Sacked drugs advisor launches private panel

The scientist fired from the British government’s Advisory Council on the Misuse of Drugs (ACMD) last year has launched a privately funded scientific committee to advise the public on the risks of drug use.

David Nutt, a psychopharmacologist from Imperial College in London, was dropped from the ACMD in October after his remarks contradicting the government’s classification of marijuana reached the press. Last month he announced the launch of his group, the Independent Scientific Committee on Drugs (ISCD).
The new committee has 14 members, four of whom resigned from the ACMD in protest of Nutt’s sacking. Five remaining members of the ACMD have expressed interest in straddling the two committees, according to Nutt—and the UK Home Office confirmed that ACMD members may sit on any outside organization. Toby Jackson, a manager of Swiss and British hedge funds, has offered to cover operating expenses of around £150,000 ($245,000) for the ISCD’s first three years, although smaller donations have come in from the public. Nutt says he hopes to add more chemists and at least one physician to the group and that he is in talks with sociologists and epidemiologists to examine the social effects of drugs.

“We need more than just a harm ranking or someone saying that this is the effect of methedrone or BZP [benzylpiperazine] on the human body,” notes Danny Kushlick, head of Policy and Communications of Transform Drug Policy Foundation, a UK drugs think tank, “it’s a social science, too.”

At its first meeting on 14 January, members of the ISCD agreed to investigate the risks of so-called legal highs such as mephedrone, which have garnered attention recently in the UK, and to reexamine drugs such as ketamine. Instead of drawn out debate over drug classification, the team will incorporate multiple-criteria decision analysis, a risk management system used by nuclear waste disposal experts.
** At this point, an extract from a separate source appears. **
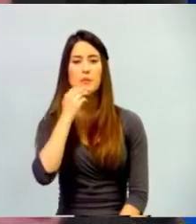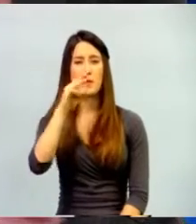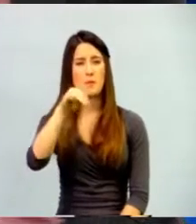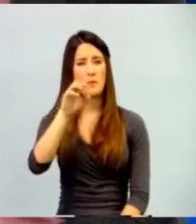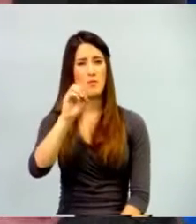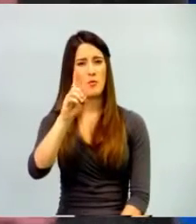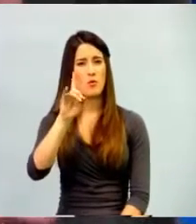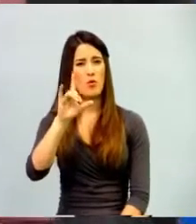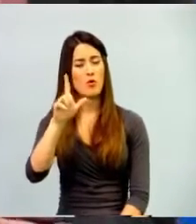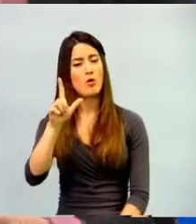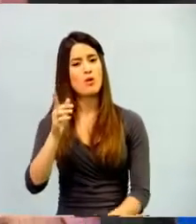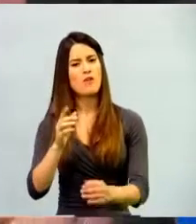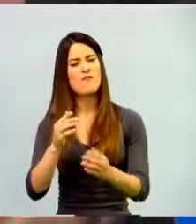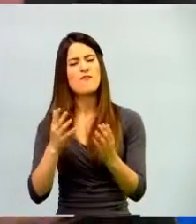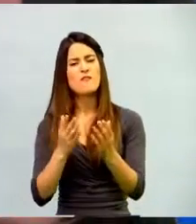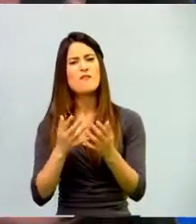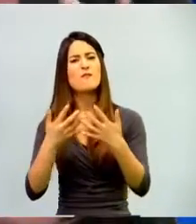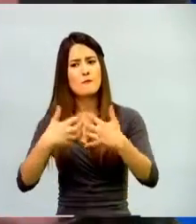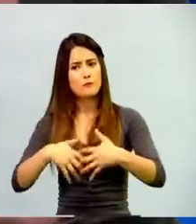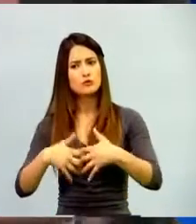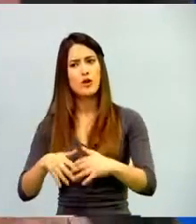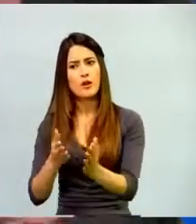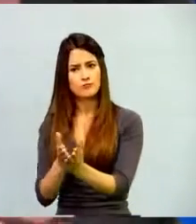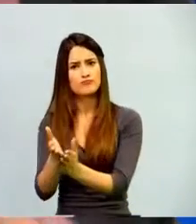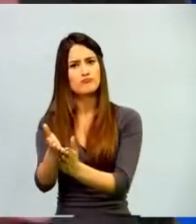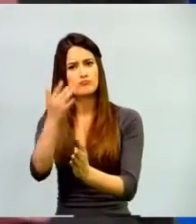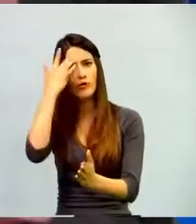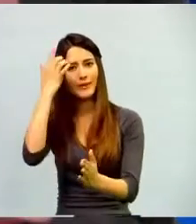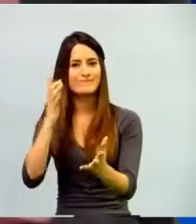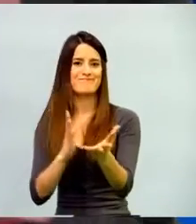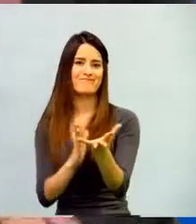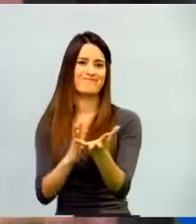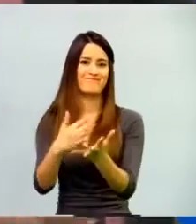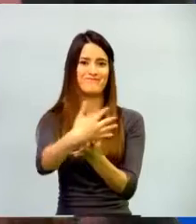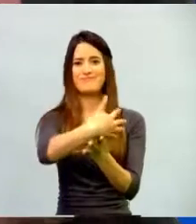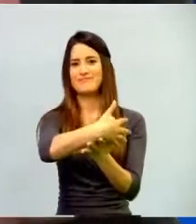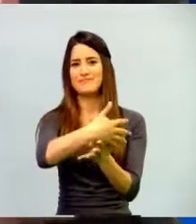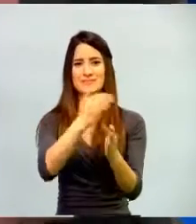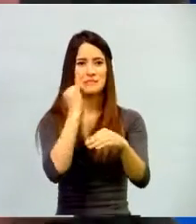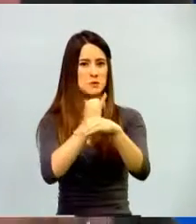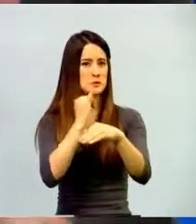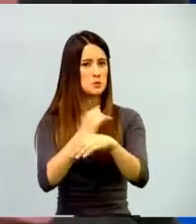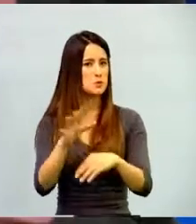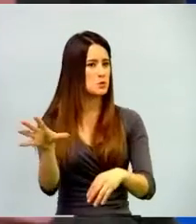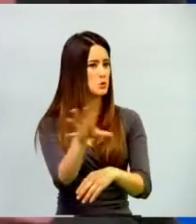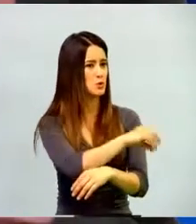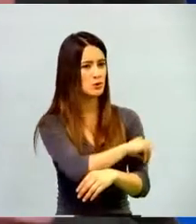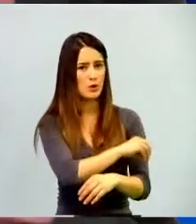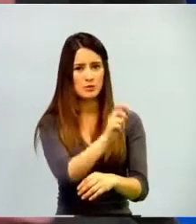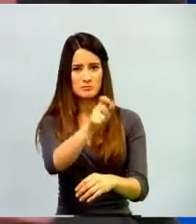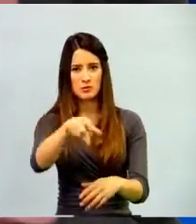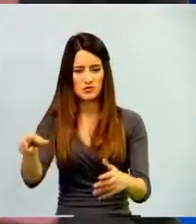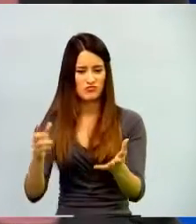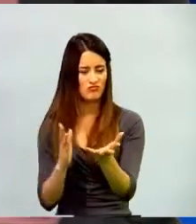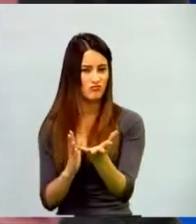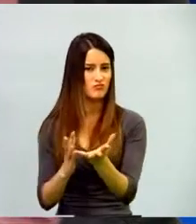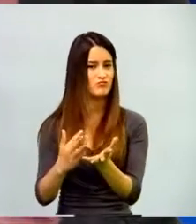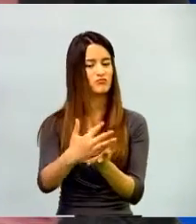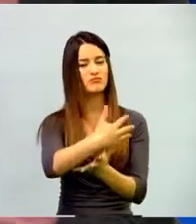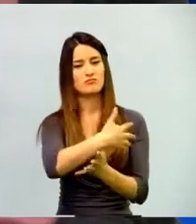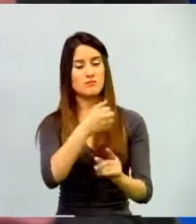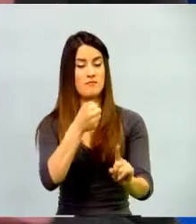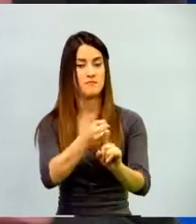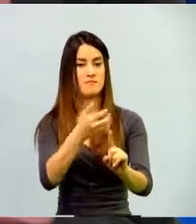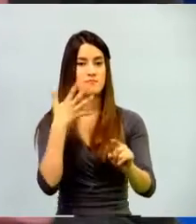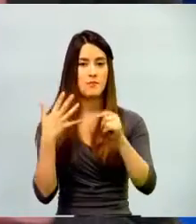Porque es transversal, le impacta a toda la institución y entrega las herramientas idóneas para cualquier docente, no importa la carrera.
The government’s and the public’s perception of the new group will depend both on how delicately the group navigates its first year, and on how media covers it, adds Steve Alexander, a pharmacologist at Nottingham University. “If they’re too iconoclastic, it’s not going to be easy for them,” he says.

In mid-January, Les Iversen, a retired academic at the University of Oxford, UK, was appointed as interim chairman at ACMD. He has reportedly in the past expressed views about marijuana’s safety relative to tobacco that were similar to the statements that put Nutt under fire.